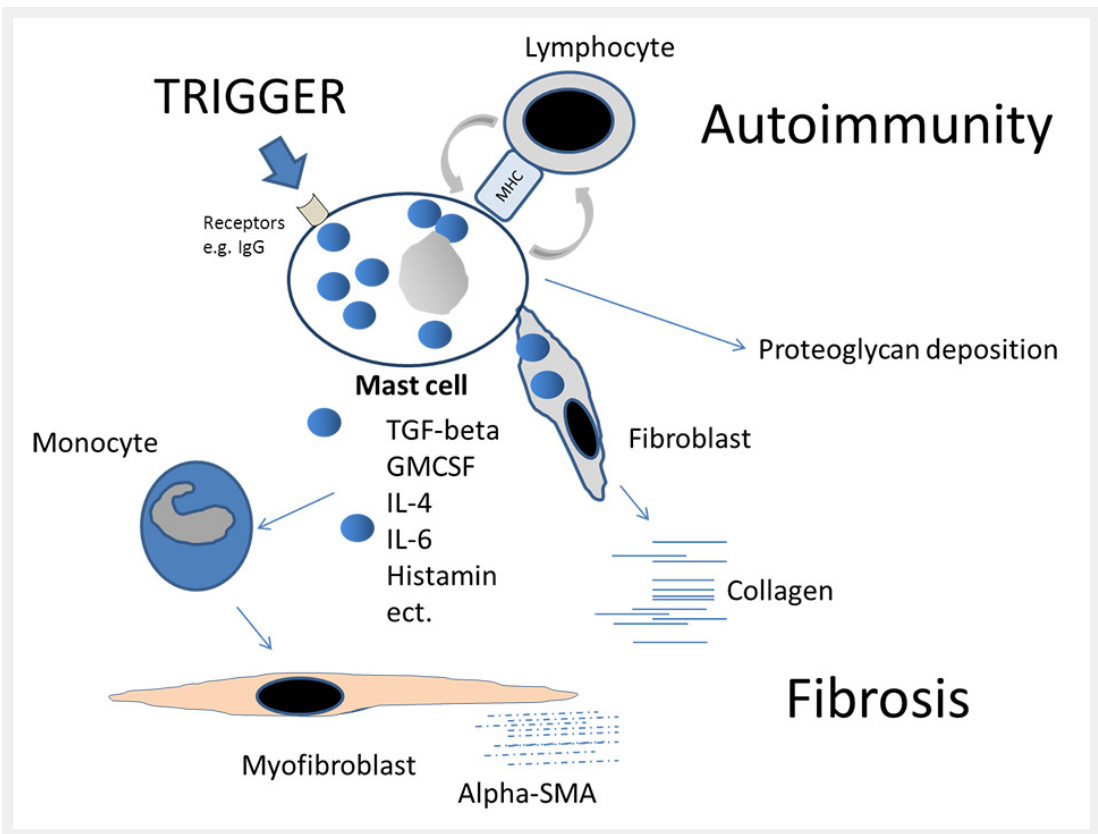
Figure 3 Schematic illustration of mast cells as key players in fibrosis. After stimulation by a trigger, e.g., IgG molecules, mast cells induce profibrotic cytokines or growth factors. Fibroblasts are stimulated and monocytes differentiate into myofibroblasts. Proteoglycans can be directly released by the mast cell in the surrounding matrix. Antigen-presentation to lymphocytes might induce autoimmunity. The suppression of mast cell degranulation by T-regulatory cells under physiological conditions can be impaired in chronic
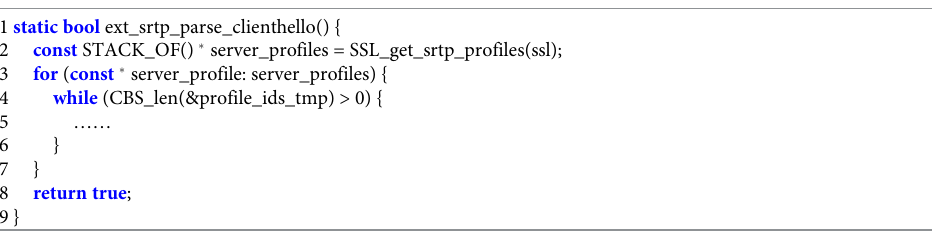
Table 7. Code for parsing negotiates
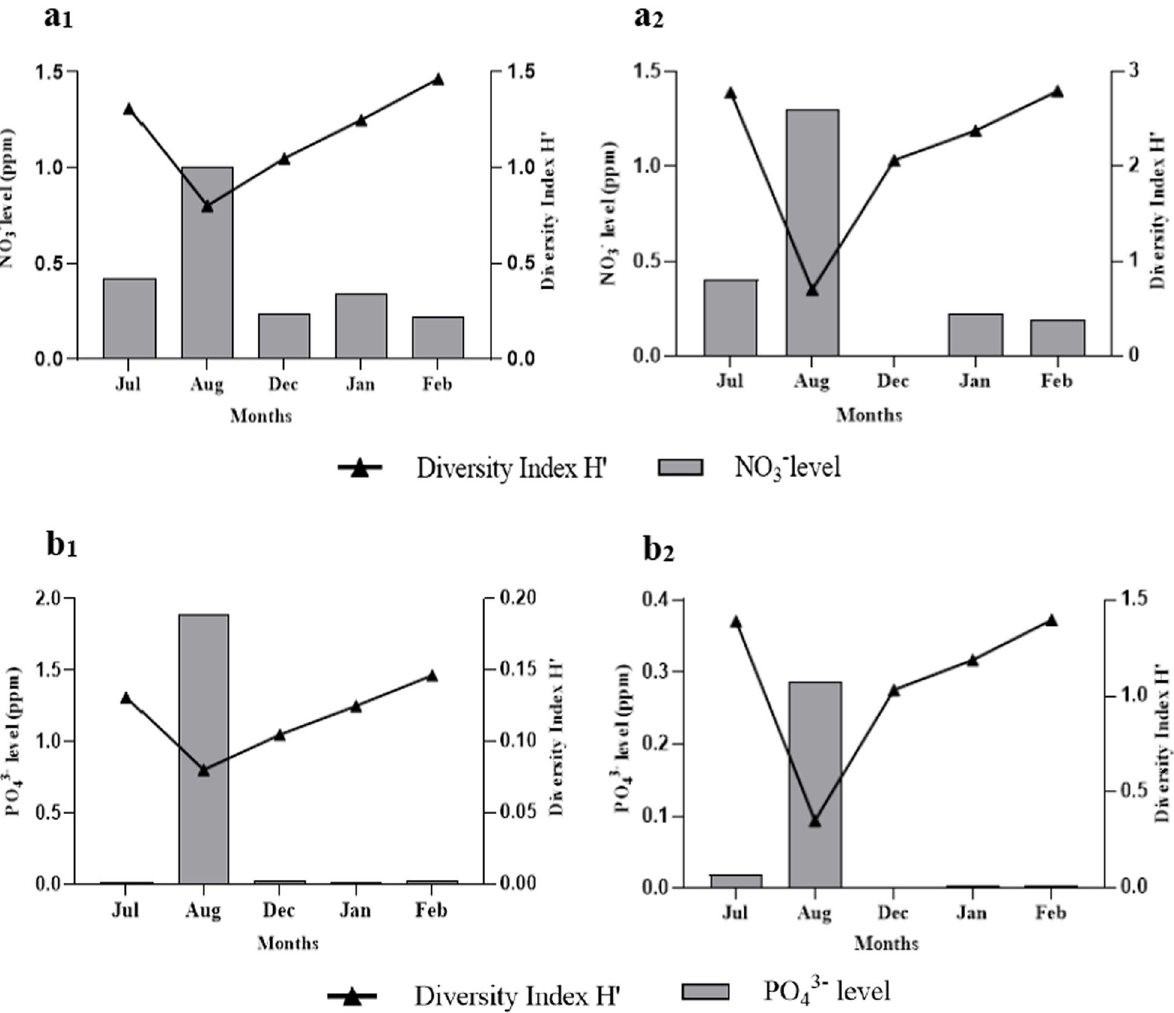
Fig. 2 Zooplankton diversity fluctuation in Vavuniya reservoir (left) and Thandikulam reservoir (right) during July 2018–February 2019. a 1 and a 2 NO −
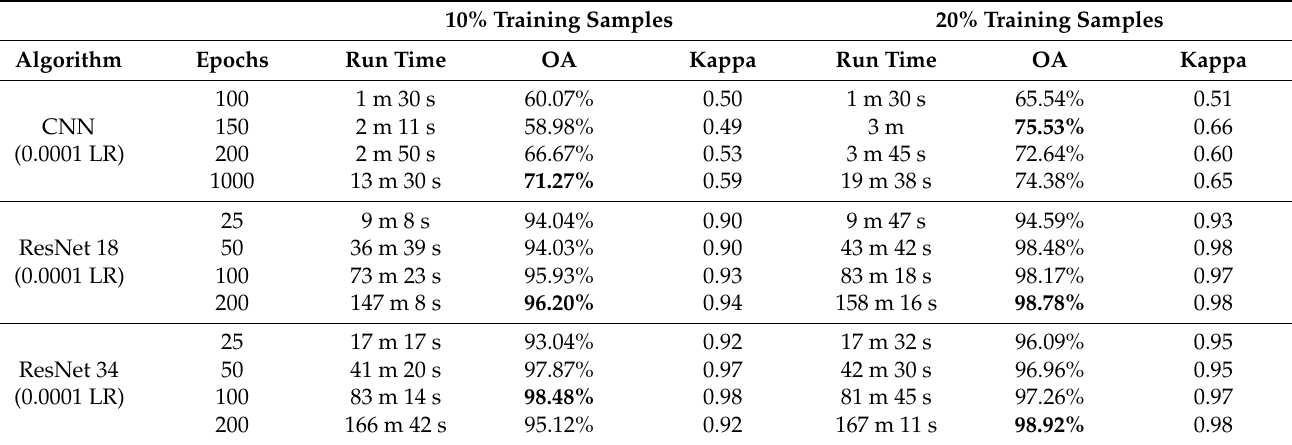
Table 4. Comparison of overall accuracy, Kappa statistic, and run time for CNN, ResNet 18, and ResNet 34 with four different epoch sizes, two different training sizes, and no augmentation.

══════════

[Assigned task] Reproduce the material word for word. Any pictures should be left out of the copy.

[Task response]
Figure 3 Schematic illustration of mast cells as key players in fibrosis. After stimulation by a trigger, e.g., IgG molecules, mast cells induce profibrotic cytokines or growth factors. Fibroblasts are stimulated and monocytes differentiate into myofibroblasts. Proteoglycans can be directly released by the mast cell in the surrounding matrix. Antigen-presentation to lymphocytes might induce autoimmunity. The suppression of mast cell degranulation by T-regulatory cells under physiological conditions can be impaired in chronic
Table 7. Code for parsing negotiates
Fig. 2 Zooplankton diversity fluctuation in Vavuniya reservoir (left) and Thandikulam reservoir (right) during July 2018–February 2019. a 1 and a 2 NO −
Table 4. Comparison of overall accuracy, Kappa statistic, and run time for CNN, ResNet 18, and ResNet 34 with four different epoch sizes, two different training sizes, and no augmentation.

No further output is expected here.